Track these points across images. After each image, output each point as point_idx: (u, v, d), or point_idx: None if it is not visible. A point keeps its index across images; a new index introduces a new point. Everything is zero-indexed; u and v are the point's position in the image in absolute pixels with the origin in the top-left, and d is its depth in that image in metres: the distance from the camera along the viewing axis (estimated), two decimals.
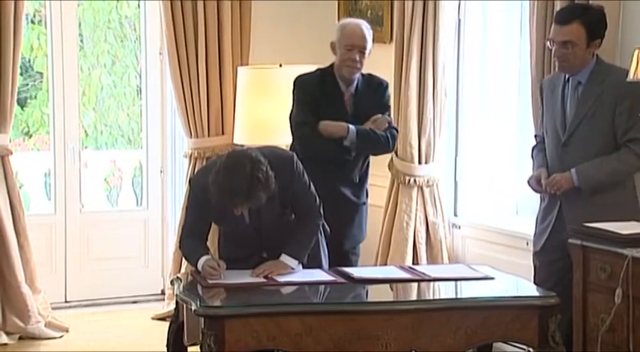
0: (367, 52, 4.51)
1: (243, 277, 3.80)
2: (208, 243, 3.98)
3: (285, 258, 3.89)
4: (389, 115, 4.63)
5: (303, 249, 3.95)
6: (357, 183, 4.58)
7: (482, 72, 5.42)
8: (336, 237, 4.25)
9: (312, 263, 4.01)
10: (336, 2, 6.07)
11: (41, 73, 6.42)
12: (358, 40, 4.48)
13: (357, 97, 4.55)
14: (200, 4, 5.67)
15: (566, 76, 4.11)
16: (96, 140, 6.67)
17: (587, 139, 4.03)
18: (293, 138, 4.66)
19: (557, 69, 4.14)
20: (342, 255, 4.45)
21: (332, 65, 4.59)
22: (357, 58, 4.47)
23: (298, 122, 4.54)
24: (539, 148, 4.32)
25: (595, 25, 3.99)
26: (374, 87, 4.59)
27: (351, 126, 4.44)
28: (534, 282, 4.16)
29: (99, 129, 6.68)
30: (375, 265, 5.22)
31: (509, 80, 5.29)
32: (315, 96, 4.51)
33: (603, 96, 4.00)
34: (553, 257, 4.13)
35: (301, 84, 4.61)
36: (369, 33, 4.53)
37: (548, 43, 4.11)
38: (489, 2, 5.35)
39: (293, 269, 3.88)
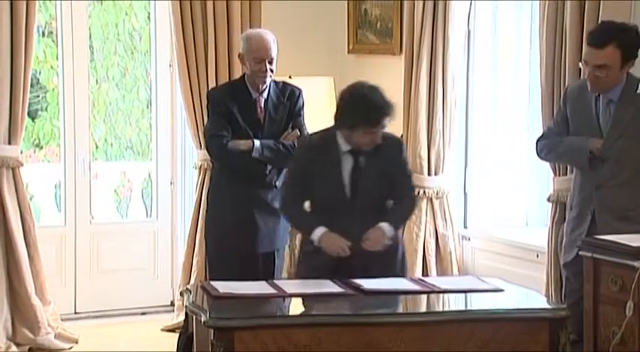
0: (275, 59, 4.57)
1: (254, 288, 3.80)
2: None
3: (383, 225, 3.99)
4: (302, 123, 4.69)
5: (401, 221, 4.16)
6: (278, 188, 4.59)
7: (491, 83, 5.42)
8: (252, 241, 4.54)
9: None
10: (346, 14, 6.08)
11: (46, 86, 6.45)
12: (265, 52, 4.53)
13: (270, 104, 4.61)
14: (210, 17, 5.69)
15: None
16: (106, 152, 6.69)
17: (621, 158, 3.98)
18: (207, 151, 4.84)
19: (589, 89, 4.02)
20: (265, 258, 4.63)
21: (243, 76, 4.67)
22: (267, 68, 4.53)
23: (212, 135, 4.61)
24: (557, 135, 4.17)
25: (631, 46, 3.91)
26: (287, 95, 4.66)
27: (256, 141, 4.53)
28: (564, 293, 4.13)
29: (109, 142, 6.69)
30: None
31: (519, 91, 5.29)
32: (227, 107, 4.56)
33: (638, 116, 3.94)
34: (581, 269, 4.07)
35: (213, 97, 4.68)
36: (273, 41, 4.58)
37: (581, 63, 4.01)
38: (499, 13, 5.36)
39: (389, 238, 3.98)
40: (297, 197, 4.10)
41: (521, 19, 5.24)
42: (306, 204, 4.15)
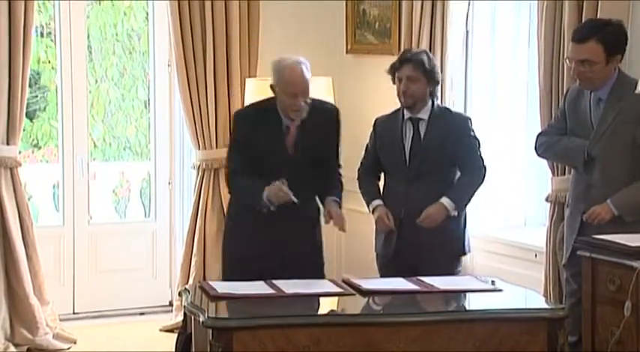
0: (310, 88, 4.15)
1: (252, 288, 3.80)
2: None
3: (445, 201, 4.25)
4: (338, 146, 4.32)
5: (466, 197, 4.37)
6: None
7: (490, 83, 5.42)
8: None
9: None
10: (344, 14, 6.09)
11: (47, 87, 6.44)
12: (299, 85, 4.11)
13: (302, 133, 4.18)
14: (208, 16, 5.69)
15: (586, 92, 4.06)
16: (104, 152, 6.68)
17: (607, 157, 3.99)
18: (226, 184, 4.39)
19: (578, 85, 4.06)
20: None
21: (275, 99, 4.20)
22: (302, 103, 4.11)
23: (231, 170, 4.26)
24: (557, 131, 4.18)
25: (613, 41, 3.92)
26: (322, 116, 4.24)
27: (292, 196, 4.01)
28: (564, 294, 4.13)
29: (107, 142, 6.69)
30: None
31: (518, 92, 5.29)
32: (252, 136, 4.14)
33: (622, 113, 3.95)
34: (579, 270, 4.08)
35: (238, 122, 4.30)
36: (307, 69, 4.15)
37: (567, 61, 4.05)
38: (497, 13, 5.36)
39: (449, 214, 4.32)
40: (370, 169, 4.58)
41: (519, 19, 5.24)
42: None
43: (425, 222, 4.36)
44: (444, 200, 4.38)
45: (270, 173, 4.06)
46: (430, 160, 4.40)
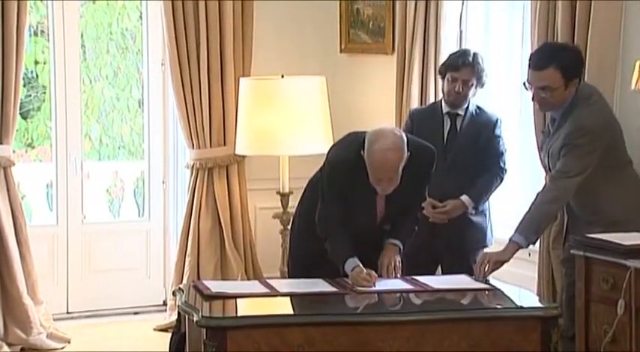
0: (399, 174, 3.80)
1: (246, 287, 3.80)
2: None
3: (465, 199, 4.49)
4: (425, 188, 4.12)
5: (485, 196, 4.56)
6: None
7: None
8: None
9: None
10: (338, 14, 6.09)
11: (45, 87, 6.42)
12: (385, 173, 3.77)
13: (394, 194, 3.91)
14: (202, 15, 5.69)
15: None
16: (98, 152, 6.68)
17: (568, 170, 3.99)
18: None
19: (542, 110, 4.18)
20: None
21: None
22: (389, 186, 3.84)
23: (320, 217, 3.97)
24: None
25: (570, 66, 3.95)
26: (415, 162, 3.87)
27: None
28: (561, 287, 4.17)
29: (101, 141, 6.68)
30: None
31: (512, 90, 5.30)
32: (343, 187, 3.91)
33: (562, 137, 3.97)
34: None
35: (332, 169, 3.95)
36: (401, 157, 3.76)
37: (525, 85, 4.06)
38: (491, 13, 5.36)
39: (468, 211, 4.51)
40: None
41: (513, 18, 5.24)
42: None
43: (436, 217, 4.49)
44: (464, 197, 4.57)
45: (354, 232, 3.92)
46: (464, 154, 4.59)
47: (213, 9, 5.70)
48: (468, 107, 4.66)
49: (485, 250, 4.67)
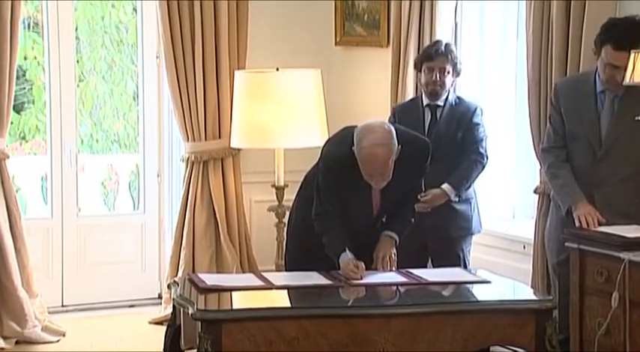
0: (391, 168, 3.82)
1: (241, 280, 3.81)
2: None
3: (446, 187, 4.49)
4: (421, 182, 4.18)
5: (465, 183, 4.54)
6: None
7: (479, 75, 5.43)
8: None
9: None
10: (333, 6, 6.08)
11: (31, 81, 6.42)
12: (376, 169, 3.79)
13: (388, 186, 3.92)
14: (197, 8, 5.68)
15: (597, 87, 4.04)
16: (93, 145, 6.67)
17: (624, 156, 3.98)
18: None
19: (604, 86, 4.00)
20: None
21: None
22: (381, 180, 3.85)
23: (316, 214, 4.00)
24: (559, 160, 4.16)
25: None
26: (412, 155, 3.90)
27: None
28: (559, 289, 4.13)
29: (95, 137, 6.68)
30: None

________________________________________

Only the text of the listing above is wanted, transcribed exactly, without its images.

▸ Result for this exercise:
Track these points across images. After each image, output each point as point_idx: (u, v, d), or point_idx: None if it is not visible. A point keeps its index across images; a new index introduces a new point. Everything is zero-indexed; u and v are the point's position in the image in absolute pixels with the origin in the top-left, and d is its depth in that image in metres: the distance from the camera along the viewing axis (estimated), two decimals.
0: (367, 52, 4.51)
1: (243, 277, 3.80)
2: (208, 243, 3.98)
3: (285, 258, 3.89)
4: (389, 115, 4.63)
5: (303, 249, 3.95)
6: (357, 183, 4.58)
7: (482, 72, 5.42)
8: (336, 237, 4.25)
9: (312, 263, 4.01)
10: (336, 2, 6.07)
11: (41, 73, 6.42)
12: (358, 40, 4.48)
13: (357, 97, 4.55)
14: (200, 4, 5.67)
15: (566, 76, 4.11)
16: (96, 140, 6.67)
17: (587, 139, 4.03)
18: (293, 138, 4.66)
19: (557, 69, 4.14)
20: (342, 255, 4.45)
21: (332, 65, 4.59)
22: (357, 58, 4.47)
23: (298, 122, 4.54)
24: (539, 148, 4.32)
25: (595, 25, 3.99)
26: (374, 87, 4.59)
27: (351, 126, 4.44)
28: (534, 282, 4.16)
29: (99, 129, 6.68)
30: (375, 265, 5.22)
31: (509, 80, 5.29)
32: (315, 96, 4.51)
33: (603, 96, 4.00)
34: (553, 257, 4.13)
35: (301, 84, 4.61)
36: (369, 33, 4.53)
37: (548, 43, 4.11)
38: (489, 2, 5.35)
39: (293, 269, 3.88)
0: (275, 59, 4.57)
1: (254, 288, 3.80)
2: None
3: (383, 225, 3.99)
4: (302, 123, 4.69)
5: (401, 221, 4.16)
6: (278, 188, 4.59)
7: (491, 83, 5.42)
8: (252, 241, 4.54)
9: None
10: (346, 14, 6.08)
11: (46, 86, 6.45)
12: (265, 52, 4.53)
13: (270, 104, 4.61)
14: (210, 17, 5.69)
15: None
16: (106, 152, 6.69)
17: (621, 158, 3.98)
18: (207, 151, 4.84)
19: (589, 89, 4.02)
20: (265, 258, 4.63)
21: (243, 76, 4.67)
22: (267, 68, 4.53)
23: (212, 135, 4.61)
24: (557, 135, 4.17)
25: (631, 46, 3.91)
26: (287, 95, 4.66)
27: (256, 141, 4.53)
28: (564, 293, 4.13)
29: (109, 142, 6.69)
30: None
31: (519, 91, 5.29)
32: (227, 107, 4.56)
33: (638, 116, 3.94)
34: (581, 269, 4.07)
35: (213, 97, 4.68)
36: (273, 41, 4.58)
37: (581, 63, 4.01)
38: (499, 13, 5.36)
39: (389, 238, 3.98)
40: (297, 197, 4.10)
41: (521, 19, 5.24)
42: (306, 204, 4.15)
0: (310, 88, 4.15)
1: (252, 288, 3.80)
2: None
3: (445, 201, 4.25)
4: (338, 146, 4.32)
5: (466, 197, 4.37)
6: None
7: (490, 83, 5.42)
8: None
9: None
10: (344, 14, 6.09)
11: (47, 87, 6.44)
12: (299, 85, 4.11)
13: (302, 133, 4.18)
14: (208, 16, 5.69)
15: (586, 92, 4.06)
16: (104, 152, 6.68)
17: (607, 157, 3.99)
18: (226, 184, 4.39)
19: (578, 85, 4.06)
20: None
21: (275, 99, 4.20)
22: (302, 103, 4.11)
23: (231, 170, 4.26)
24: (557, 131, 4.18)
25: (613, 41, 3.92)
26: (322, 116, 4.24)
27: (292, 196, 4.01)
28: (564, 294, 4.13)
29: (107, 142, 6.69)
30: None
31: (518, 92, 5.29)
32: (252, 136, 4.14)
33: (622, 113, 3.95)
34: (579, 270, 4.08)
35: (238, 122, 4.30)
36: (307, 69, 4.15)
37: (567, 61, 4.05)
38: (497, 13, 5.36)
39: (449, 214, 4.32)
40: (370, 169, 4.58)
41: (519, 19, 5.24)
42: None
43: (425, 222, 4.36)
44: (444, 200, 4.38)
45: (270, 173, 4.06)
46: (430, 160, 4.40)
0: (399, 174, 3.80)
1: (246, 287, 3.80)
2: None
3: (465, 199, 4.49)
4: (425, 188, 4.12)
5: (485, 196, 4.56)
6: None
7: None
8: None
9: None
10: (338, 14, 6.09)
11: (45, 87, 6.42)
12: (385, 173, 3.77)
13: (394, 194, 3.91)
14: (202, 15, 5.69)
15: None
16: (98, 152, 6.68)
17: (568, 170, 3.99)
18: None
19: (542, 110, 4.18)
20: None
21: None
22: (389, 186, 3.84)
23: (320, 217, 3.97)
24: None
25: (570, 66, 3.95)
26: (415, 162, 3.87)
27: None
28: (561, 287, 4.17)
29: (101, 141, 6.68)
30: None
31: (512, 90, 5.30)
32: (343, 187, 3.91)
33: (562, 137, 3.97)
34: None
35: (332, 169, 3.95)
36: (401, 157, 3.76)
37: (525, 85, 4.06)
38: (491, 13, 5.36)
39: (468, 211, 4.51)
40: None
41: (513, 18, 5.24)
42: None
43: (436, 217, 4.49)
44: (464, 197, 4.57)
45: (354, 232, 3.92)
46: (464, 154, 4.59)
47: (213, 9, 5.70)
48: (468, 107, 4.66)
49: (485, 250, 4.67)
0: (391, 168, 3.82)
1: (241, 280, 3.81)
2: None
3: (446, 187, 4.49)
4: (421, 182, 4.18)
5: (465, 183, 4.54)
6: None
7: (479, 75, 5.43)
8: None
9: None
10: (333, 6, 6.08)
11: (31, 81, 6.42)
12: (376, 169, 3.79)
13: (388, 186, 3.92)
14: (197, 8, 5.68)
15: (597, 87, 4.04)
16: (93, 145, 6.67)
17: (624, 156, 3.98)
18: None
19: (604, 86, 4.00)
20: None
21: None
22: (381, 180, 3.85)
23: (316, 214, 4.00)
24: (559, 160, 4.16)
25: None
26: (412, 155, 3.90)
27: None
28: (559, 289, 4.13)
29: (95, 137, 6.68)
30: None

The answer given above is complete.